Cómo afecta el estándar de persona prudente no profesional a su reclamo

El núcleo de la controversia es el estándar de “persona lega prudente”. El Congreso aprobó esto en 1997. Protege a los pacientes. Dice que el seguro debe cubrir una visita basada en los síntomas, no en el diagnóstico final. Si tiene dolor en el pecho, debe hacerse un chequeo. Incluso si resulta ser acidez de estómago. No debería tener que diagnosticarse usted mismo antes de buscar ayuda.

La política de Anthem cuestiona esto. Así es como funciona. Vas a urgencias. Te vas. Anthem revisa el reclamo. Si deciden que su condición no pone en peligro su vida, envían una solicitud. Quieren registros médicos del hospital. Quieren una declaración tuya explicando por qué fuiste. Luego, un director médico de Anthem lo revisa. Utilizan el estándar del lego prudente. Pero lo aplican con carácter retroactivo. Si deciden que había una mejor configuración disponible, rechazan el reclamo. Puedes apelar. Pero el riesgo es tuyo.

“Anthem está obligando a los pacientes a ser médicos y a ignorar por completo las leyes federales y estatales que protegen a los pacientes”. — Dr. David Farcy, Academia Estadounidense de Medicina de Emergencia

Esto es peligroso. Los síntomas se superponen. El dolor de pecho puede deberse a gases. Puede ser un infarto. El dolor abdominal puede ser apendicitis. O simplemente indigestión. Un dolor de cabeza puede ser una resaca. O una rotura de aneurisma. No se puede saber la diferencia sin pruebas. El Dr. Ryan Stanton, del Colegio Estadounidense de Médicos de Emergencia (ACEP), dice que la política genera miedo. La gente tiene miedo de ir. Temen la factura. Temen la negación.

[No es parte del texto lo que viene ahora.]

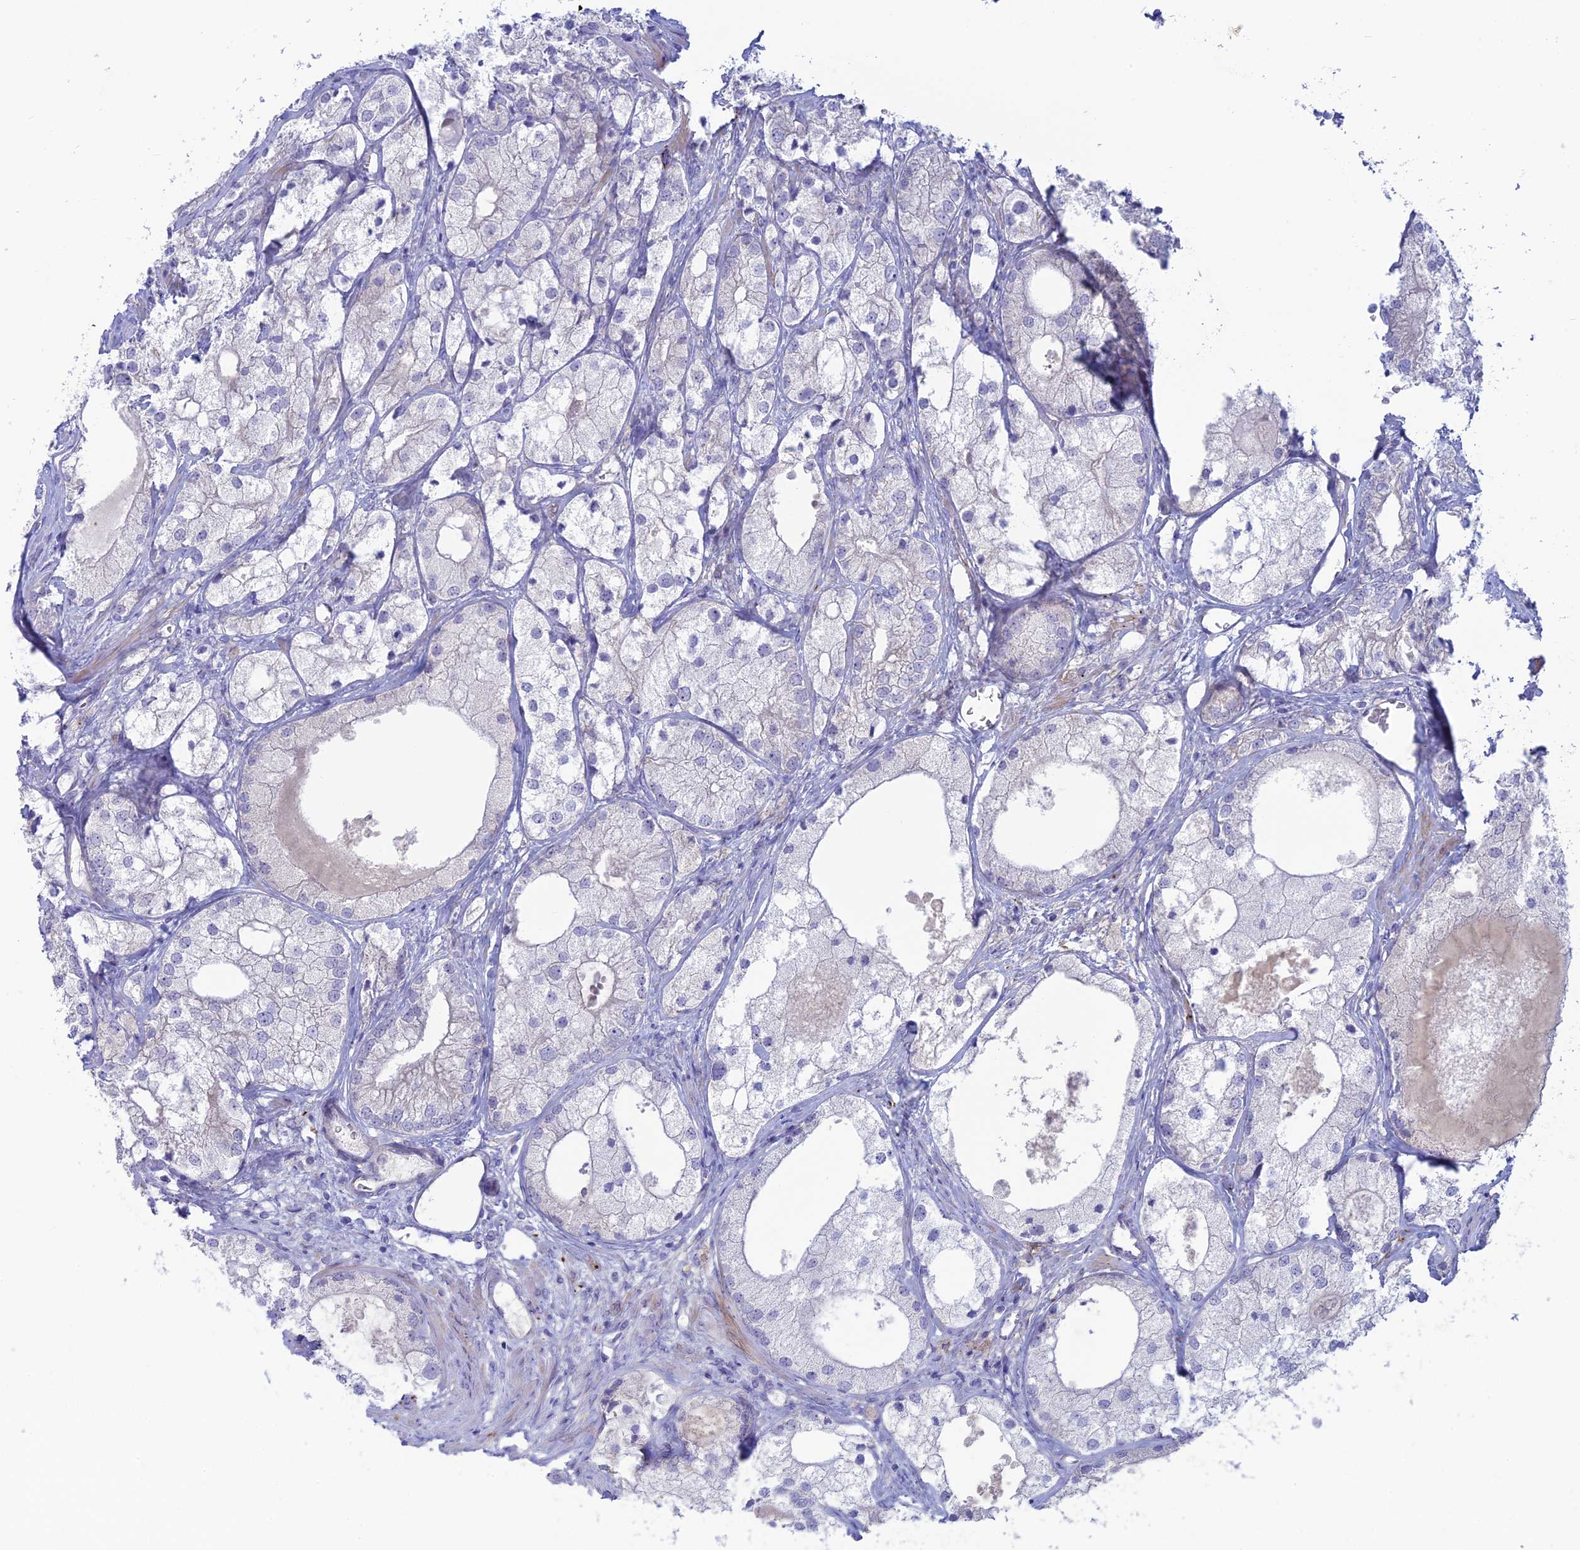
{"staining": {"intensity": "negative", "quantity": "none", "location": "none"}, "tissue": "prostate cancer", "cell_type": "Tumor cells", "image_type": "cancer", "snomed": [{"axis": "morphology", "description": "Adenocarcinoma, Low grade"}, {"axis": "topography", "description": "Prostate"}], "caption": "Prostate low-grade adenocarcinoma stained for a protein using immunohistochemistry (IHC) demonstrates no staining tumor cells.", "gene": "XPO7", "patient": {"sex": "male", "age": 69}}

Consecuencias en el mundo real del cambio de costos en los servicios de urgencias

Pensemos en Amanda Gorman. Ella es enfermera practicante en Baltimore. Tenía un cálculo renal. Necesitaba cuidados. No pudo conseguir una cita con el urólogo. Estaba casada con un médico. Ella conocía el sistema. Ella todavía luchaba. Casi fue a urgencias. En su lugar, eligió a un especialista fuera de la red. ¿Por qué? Para evitar la molestia de revisar Anthem.

Ella admite que el costo fuera de la red fue alto. Ella estima una proporción de 6:1. Lo que pagó de su bolsillo por el especialista versus su copago de emergencia. Fue caro. Pero ella lo prefirió. Ella no quería la pelea administrativa. No quería correr el riesgo de que le denegaran un reclamo. Si una enfermera y la esposa de un médico encuentran que el sistema está desarticulado, imaginemos al paciente promedio.

El acceso es la verdadera barrera. Los médicos de atención primaria son difíciles de atender. Los especialistas tienen largos tiempos de espera. Entonces la gente va a urgencias. Es la única puerta abierta. Anthem llama a esto mal uso. Los expertos lo llaman un fallo sistémico.

¿Qué alternativa es más barata: urgencias o atención de urgencia?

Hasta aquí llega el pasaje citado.